Task to complete: Extract the lines below and repeat them word for word, omitting the pictures from your answer.

(Stored records)
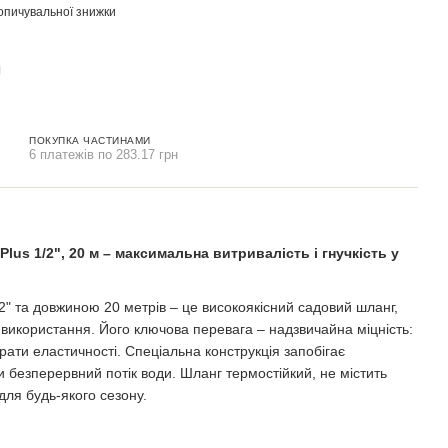
опичувальної знижки
ПОКУПКА ЧАСТИНАМИ
6 платежів по 283.17 грн
lus 1/2", 20 м – максимальна витривалість і гнучкість у
2" та довжиною 20 метрів – це високоякісний садовий шланг,
використання. Його ключова перевага – надзвичайна міцність:
рати еластичності. Спеціальна конструкція запобігає
 безперервний потік води. Шланг термостійкий, не містить
для будь-якого сезону.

Exercise response:
опичувальної знижки
ПОКУПКА ЧАСТИНАМИ
6 платежів по 283.17 грн
lus 1/2", 20 м – максимальна витривалість і гнучкість у
2" та довжиною 20 метрів – це високоякісний садовий шланг,
використання. Його ключова перевага – надзвичайна міцність:
рати еластичності. Спеціальна конструкція запобігає
 безперервний потік води. Шланг термостійкий, не містить
для будь-якого сезону.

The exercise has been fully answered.